• **Extract to read**
┌────────
Friday, May 2

Maundy Thursday & Good Friday

Maundy Thursday

I attended an evening service at St George's Cathedral, where my new best friend A was singing in the choir.  Afterwards, a group of about 30 of us -- including laity and clergy from all over the world -- silently march to Gethsemane carrying a large wooden cross.  We are accosted by a few of the Muslims leaving evening worship at Al-Aqsa Mosque -- Thursday sunset is the beginning of Islam's holy day, and so busloads of worshippers were on their way home after attending mosque just as we walked past.  Most of them watched curiously, but silently, as our small band of noiseless Christians waded through the current of families and friends exiting the Old City.  A few young men spat and shouted angry words.

We continued our march past the heated tempers and frantic honking of the traffic jam occurring at the bottom of the Mount of Olives, and processed into the deep, dark, cool of the olive trees and ancient stones of Gethsemane until we were well insulated from acoustic reminders of modernity.

photo from Gethsemane, courtesy of Al & Judy Melton (fellow Jerusalem bloggers)
└────────
• **What this exercise asks**
• A. Reproduce the Maundy Thursday account starting at "We continued our" and ending at "reminders of modernity.", changing "traffic jam" to "gridlock".
• B. According to the Maundy Thursday account, roughly how many people made up the group that marched to Gethsemane?
Rely solely on the Maundy Thursday account for what follows.

• **Extracted material**
┌────────
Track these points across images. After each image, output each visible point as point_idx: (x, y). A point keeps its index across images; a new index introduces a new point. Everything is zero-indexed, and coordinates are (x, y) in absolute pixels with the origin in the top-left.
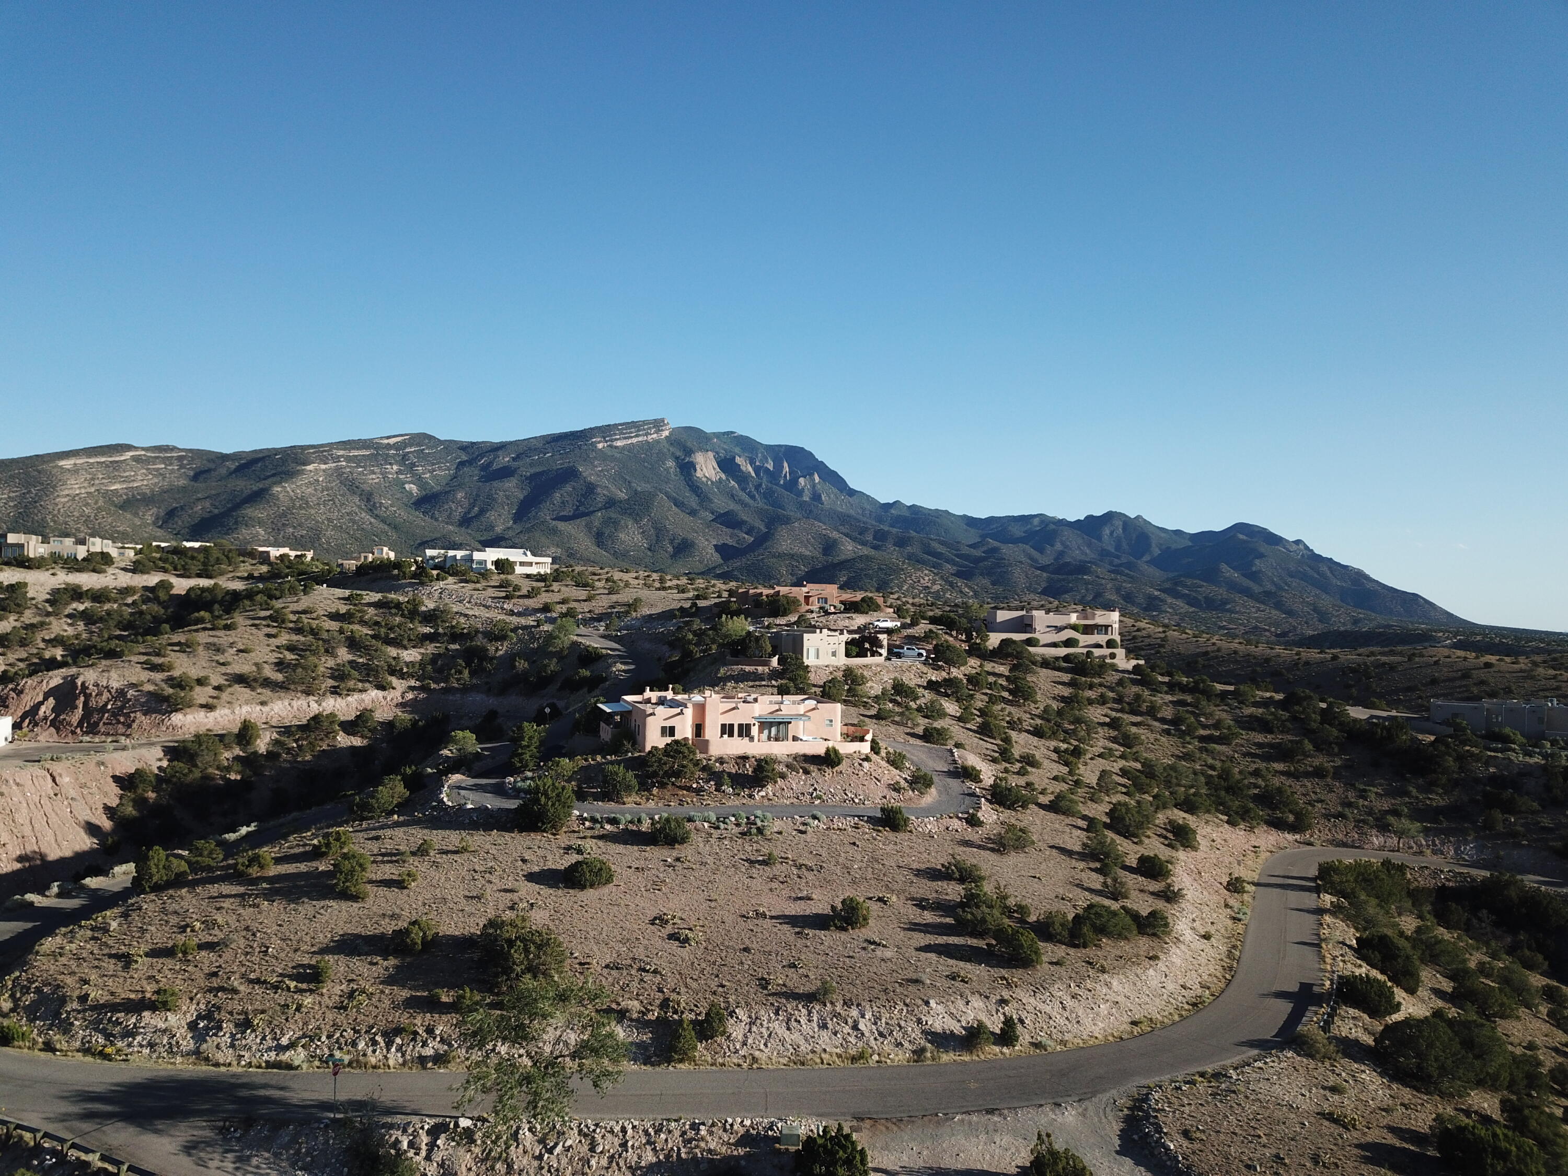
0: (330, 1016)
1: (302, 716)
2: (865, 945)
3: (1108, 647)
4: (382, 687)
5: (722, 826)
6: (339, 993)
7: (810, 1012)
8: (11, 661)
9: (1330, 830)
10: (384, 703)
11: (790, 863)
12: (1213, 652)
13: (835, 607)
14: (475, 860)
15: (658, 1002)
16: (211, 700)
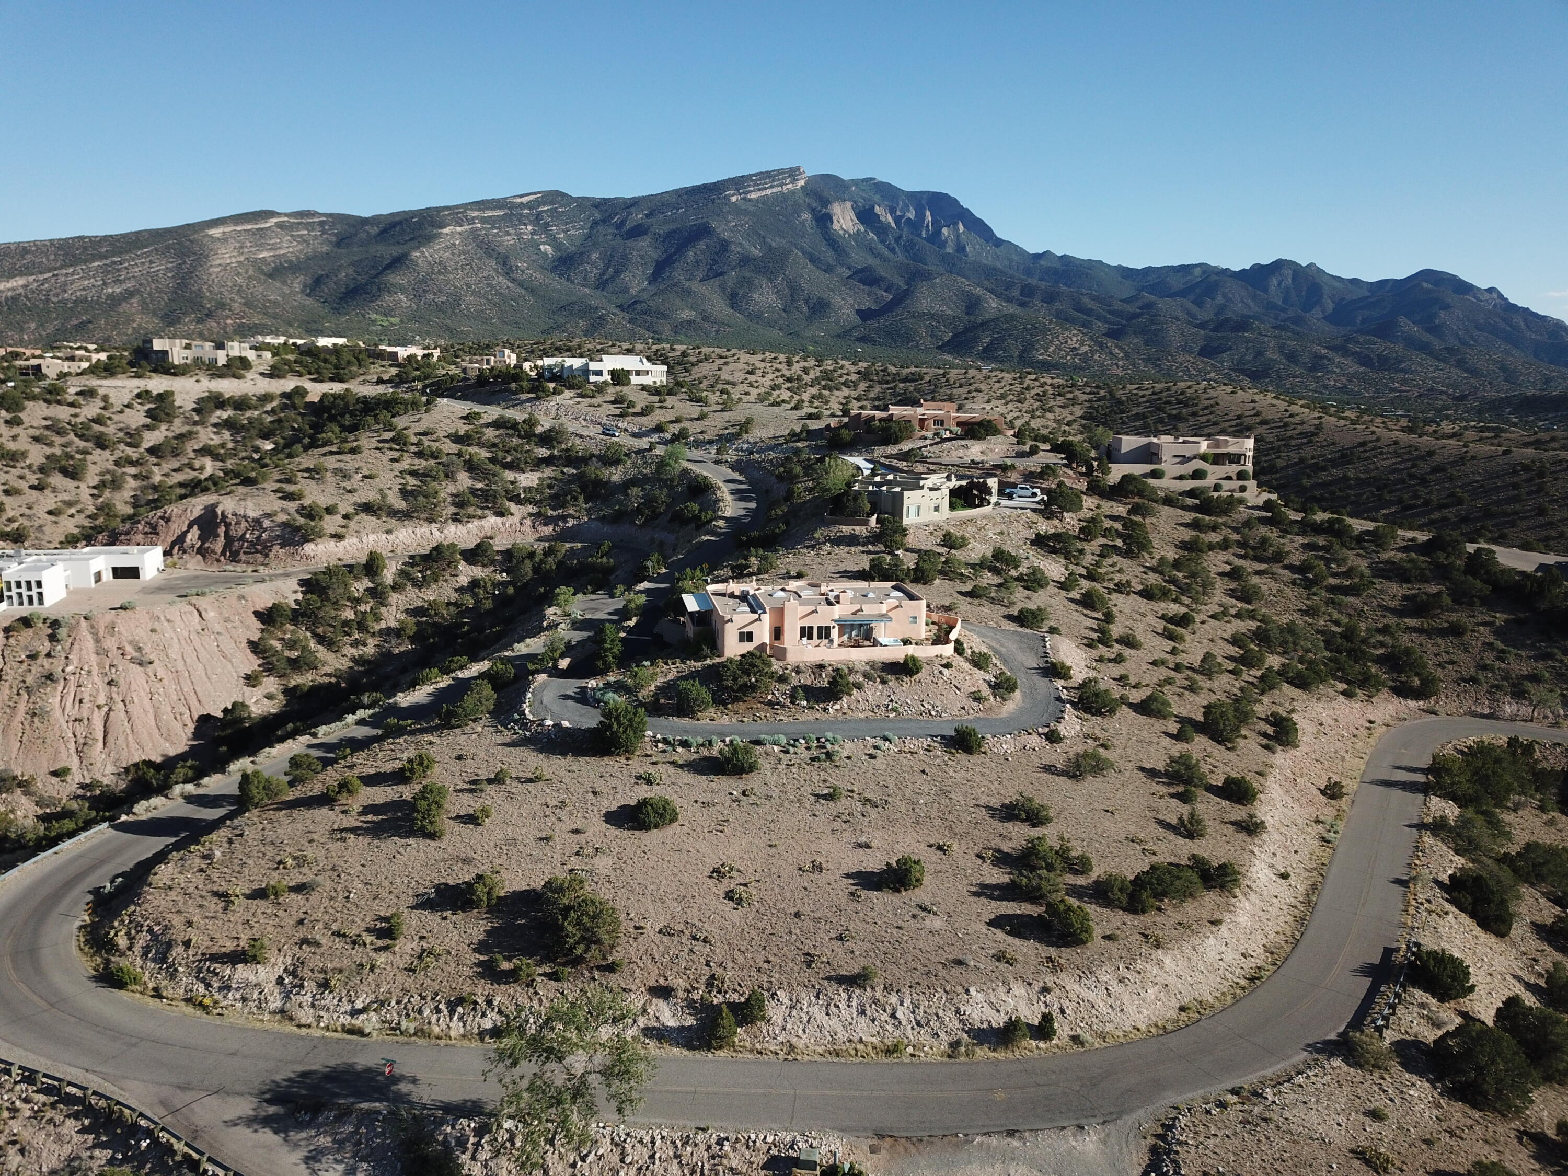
└────────
┌────────
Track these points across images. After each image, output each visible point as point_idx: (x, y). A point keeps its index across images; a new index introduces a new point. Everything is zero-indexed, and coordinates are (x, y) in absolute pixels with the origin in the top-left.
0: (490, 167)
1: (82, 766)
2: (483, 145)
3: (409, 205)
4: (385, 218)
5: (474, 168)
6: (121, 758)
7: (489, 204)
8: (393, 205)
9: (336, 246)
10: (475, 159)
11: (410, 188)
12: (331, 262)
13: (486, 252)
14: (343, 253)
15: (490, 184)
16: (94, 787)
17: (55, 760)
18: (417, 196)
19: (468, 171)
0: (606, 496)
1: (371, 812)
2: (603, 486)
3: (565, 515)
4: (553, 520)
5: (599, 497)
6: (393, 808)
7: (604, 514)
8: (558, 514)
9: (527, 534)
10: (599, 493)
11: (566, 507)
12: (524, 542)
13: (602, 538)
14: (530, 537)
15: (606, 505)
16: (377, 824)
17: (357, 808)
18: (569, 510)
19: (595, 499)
└────────
┌────────
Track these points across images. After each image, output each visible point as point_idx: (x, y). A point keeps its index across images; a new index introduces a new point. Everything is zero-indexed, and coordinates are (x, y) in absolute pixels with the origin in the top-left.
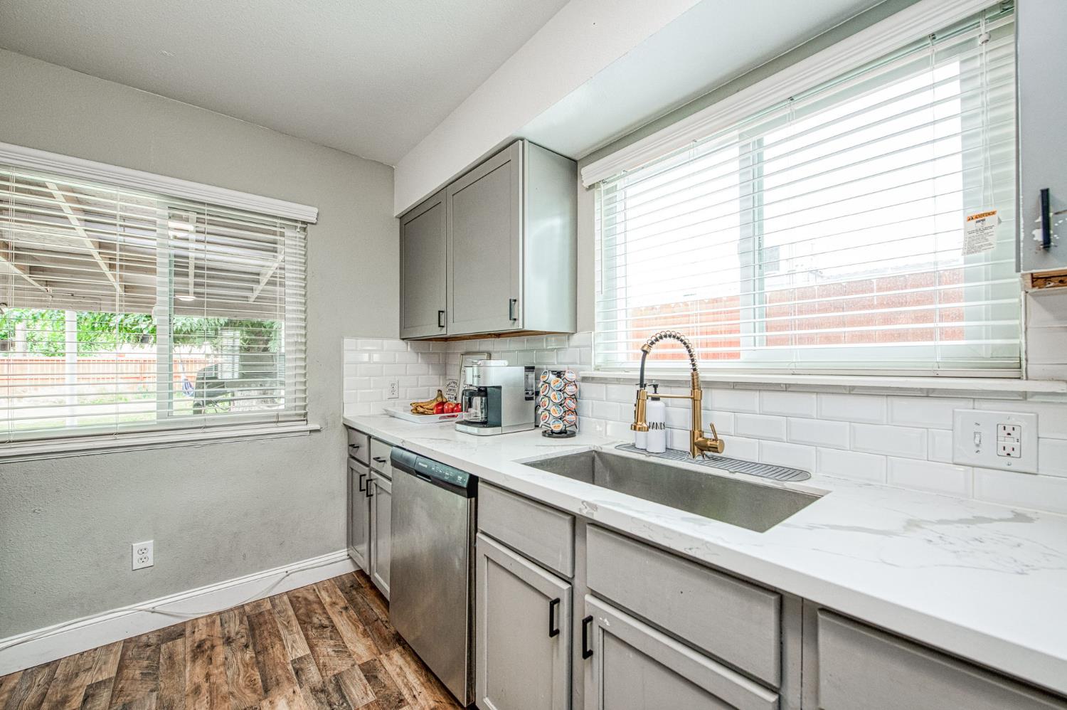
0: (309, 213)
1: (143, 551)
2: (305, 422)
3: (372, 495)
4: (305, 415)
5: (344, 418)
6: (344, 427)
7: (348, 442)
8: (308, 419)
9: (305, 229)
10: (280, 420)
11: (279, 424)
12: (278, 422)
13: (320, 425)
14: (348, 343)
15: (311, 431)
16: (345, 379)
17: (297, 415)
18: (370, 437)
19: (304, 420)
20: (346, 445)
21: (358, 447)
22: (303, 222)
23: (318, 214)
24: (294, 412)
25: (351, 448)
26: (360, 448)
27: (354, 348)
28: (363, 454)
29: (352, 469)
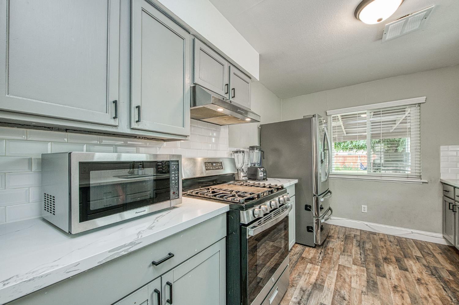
└────────
• **Exercise responses**
• A.
We continued our march past the heated tempers and frantic honking of the gridlock occurring at the bottom of the Mount of Olives, and processed into the deep, dark, cool of the olive trees and ancient stones of Gethsemane until we were well insulated from acoustic reminders of modernity.

• B. About 30 people.